Comme le suggèrent Bourreau et Perrot (2020) une telle régulation des données devrait revenir aux autorités de concurrence.

Un équilibre à trouver entre régulation et innovation

La régulation des GAFAM est d’autant plus compliquée que la puissance de celles-ci, déjà conséquente, s’est fortement renforcée avec la pandémie de Covid-19. Leurs services, pour nombre d’entre eux, sont devenus indispensables durant les périodes de confinement. Les plateformes numériques ont non seulement fourni les outils nécessaires au télétravail, mais les réseaux sociaux ont aussi permis aux individus de garder contact avec leurs proches, les plateformes de streaming ont rendu possible l’accès à la culture, les services d’achats en ligne ont connu un essor considérable en permettant à de nombreux individus de s’approvisionner, etc. Au-delà de ce renforcement du pouvoir des GAFAM durant la crise sanitaire, il est à souligner que ces entreprises ont joué un rôle moteur en matière d’innovation depuis de nombreuses années et ont permis l’émergence de nouveaux secteurs qui, sans elles, n’auraient jamais vu le jour. C’est en même temps cette accentuation de la puissance des GAFAM qui pousse les Etats à agir en faveur d’une régulation.
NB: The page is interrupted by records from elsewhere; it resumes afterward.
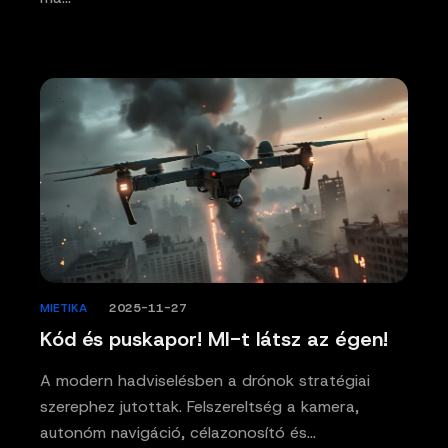
MIETIKA
/
2025-11-27
Kód és puskapor! MI-t látsz az égen!
A modern hadviselésben a drónok stratégiai
szerephez jutottak. Felszereltség a kamera,
autonóm navigáció, célazonosító és…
Au total, réguler les GAFAM est une tâche complexe à de multiples égards et donnant lieu à de fortes tensions entre les différents acteurs au niveau mondial. L’équilibre sera à trouver entre niveau de régulation suffisant pour assurer la concurrence et non-entrave à l’innovation. Ce défi doit en outre être relevé rapidement, en lien avec la vitesse de développement des services numériques.


Valérie Mignon, membre du Cercle des économistes, professeur à l’Université Paris Nanterre, chercheur à EconomiX-CNRS et conseiller scientifique au CEPII.